- **FRAGMENTO SELECCIONADO**
# # #

Y es inevitable la mención de la anécdota de que ya en esos días Borges era reconocido por la elite literaria. Entonces uno de sus colegas, que hojeaba un tomo de la Enciclopedia Espasa Calpe, manifestó su sorpresa por un artículo sobre alguien que tenía el mismo nombre y apellido y fecha de nacimiento que Borges. Éste no trató de convencerlo de que no era una coincidencia, sino que se trataba de la misma persona. 

 

El largo viaje en tranvía para llegar a la biblioteca municipal era oportunidad para sus lecturas continuas, para su aprendizaje del italiano a través de un ejemplar bilingüe de la Divina comedia. Pero el empleado bibliotecario hará también de la biblioteca lugar de escritura de algunos de sus grandes cuentos, y metáfora del universo.  Se conservan un sillón y un pupitre en el que escritor trazó las letras de “Tlön…”, y otros cuentos de Ficciones. En el sótano hizo su conocida traducción de Orlando de Virginia Woolf. 

 

Y allí concibió también “La biblioteca de Babel” con sus galerías hexagonales, de veinte anaqueles, cada uno de ellos con treinta y dos libros de cuatrocientos diez páginas. Los hexágonos se propagan por todo el espacio, una “biblioteca infinita-dirá-que abarca el universo y se confunde con el universo, era mi pequeña y casi secreta biblioteca de Almagro”. 

 

La imaginación como forma de transfiguración de la realidad deslucida y pedestre. La biblioteca real de la estrechez y la rutina mediocre convertida en biblioteca universal; la escritura como esencia de una realidad total. Desde los anaqueles reales de Almagro hacia los hexágonos atestados de libros de la biblioteca simbólica, fantástica, infinita.

# # #

- **CONTENIDO DE DATOS**
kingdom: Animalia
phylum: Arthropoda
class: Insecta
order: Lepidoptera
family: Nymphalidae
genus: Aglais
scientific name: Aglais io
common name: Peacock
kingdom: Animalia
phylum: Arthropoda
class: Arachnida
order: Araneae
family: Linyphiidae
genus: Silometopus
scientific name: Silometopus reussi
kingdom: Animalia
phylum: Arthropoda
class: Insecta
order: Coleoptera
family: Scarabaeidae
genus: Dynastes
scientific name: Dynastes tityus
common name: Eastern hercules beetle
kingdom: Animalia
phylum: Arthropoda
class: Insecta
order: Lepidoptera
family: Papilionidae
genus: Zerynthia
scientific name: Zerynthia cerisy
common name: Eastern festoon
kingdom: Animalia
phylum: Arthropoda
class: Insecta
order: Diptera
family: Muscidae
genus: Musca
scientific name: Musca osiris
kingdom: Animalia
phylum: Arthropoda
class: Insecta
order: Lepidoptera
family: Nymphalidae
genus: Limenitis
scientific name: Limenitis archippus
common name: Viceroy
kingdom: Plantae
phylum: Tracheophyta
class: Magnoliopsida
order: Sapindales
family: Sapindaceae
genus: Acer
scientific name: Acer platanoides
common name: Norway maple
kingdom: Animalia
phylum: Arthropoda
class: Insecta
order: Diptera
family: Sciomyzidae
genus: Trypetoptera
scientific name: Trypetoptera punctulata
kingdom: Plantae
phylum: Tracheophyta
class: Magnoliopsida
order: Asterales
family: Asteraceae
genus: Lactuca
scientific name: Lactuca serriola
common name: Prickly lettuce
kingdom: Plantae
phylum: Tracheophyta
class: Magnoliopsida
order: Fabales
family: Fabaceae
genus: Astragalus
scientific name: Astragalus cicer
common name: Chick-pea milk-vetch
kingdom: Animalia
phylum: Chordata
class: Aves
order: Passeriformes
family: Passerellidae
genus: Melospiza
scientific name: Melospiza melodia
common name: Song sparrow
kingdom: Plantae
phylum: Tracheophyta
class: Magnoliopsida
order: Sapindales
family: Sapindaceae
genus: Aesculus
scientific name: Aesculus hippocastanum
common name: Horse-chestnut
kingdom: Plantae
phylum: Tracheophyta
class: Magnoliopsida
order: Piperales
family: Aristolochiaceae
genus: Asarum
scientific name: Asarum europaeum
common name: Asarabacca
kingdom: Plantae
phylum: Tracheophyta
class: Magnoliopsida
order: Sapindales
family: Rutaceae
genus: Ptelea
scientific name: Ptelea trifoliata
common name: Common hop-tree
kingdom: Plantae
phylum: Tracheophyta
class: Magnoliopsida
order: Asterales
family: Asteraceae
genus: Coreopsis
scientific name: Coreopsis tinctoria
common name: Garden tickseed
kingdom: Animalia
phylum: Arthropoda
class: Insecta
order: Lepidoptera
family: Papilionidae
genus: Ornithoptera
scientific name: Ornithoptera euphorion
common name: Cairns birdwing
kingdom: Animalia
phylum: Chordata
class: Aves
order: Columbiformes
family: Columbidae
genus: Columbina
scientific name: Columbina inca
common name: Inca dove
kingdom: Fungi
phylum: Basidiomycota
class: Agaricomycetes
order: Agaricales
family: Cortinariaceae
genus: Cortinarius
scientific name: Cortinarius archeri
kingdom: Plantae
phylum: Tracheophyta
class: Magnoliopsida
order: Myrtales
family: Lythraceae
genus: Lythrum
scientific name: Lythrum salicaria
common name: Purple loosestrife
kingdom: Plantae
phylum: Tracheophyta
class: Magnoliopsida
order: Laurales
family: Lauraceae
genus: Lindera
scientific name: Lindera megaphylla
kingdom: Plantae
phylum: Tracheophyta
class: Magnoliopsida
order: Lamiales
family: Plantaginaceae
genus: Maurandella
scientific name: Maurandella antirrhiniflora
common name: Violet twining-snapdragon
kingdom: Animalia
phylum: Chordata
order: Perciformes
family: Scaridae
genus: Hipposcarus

# # #

- **PROBLEMAS Y TAREAS**
1) Según el fragmento seleccionado, ¿por qué se sorprendió uno de los colegas de Borges al hojear un tomo de la Enciclopedia Espasa Calpe? Responde en una a tres oraciones.
2) ¿Qué traducción hizo Borges en el sótano de la biblioteca, de acuerdo con el fragmento seleccionado?
3) Transcribe literalmente el pasaje del fragmento seleccionado que va desde "Y es inevitable" hasta "la misma persona.".
Los datos provienen de una fuente distinta a la del fragmento seleccionado.

- **RESPUESTAS POR TAREA**
1) Se sorprendió porque encontró un artículo sobre alguien que tenía el mismo nombre, el mismo apellido y la misma fecha de nacimiento que Borges.

2) Hizo su traducción de Orlando, de Virginia Woolf.

3)
Y es inevitable la mención de la anécdota de que ya en esos días Borges era reconocido por la elite literaria. Entonces uno de sus colegas, que hojeaba un tomo de la Enciclopedia Espasa Calpe, manifestó su sorpresa por un artículo sobre alguien que tenía el mismo nombre y apellido y fecha de nacimiento que Borges. Éste no trató de convencerlo de que no era una coincidencia, sino que se trataba de la misma persona.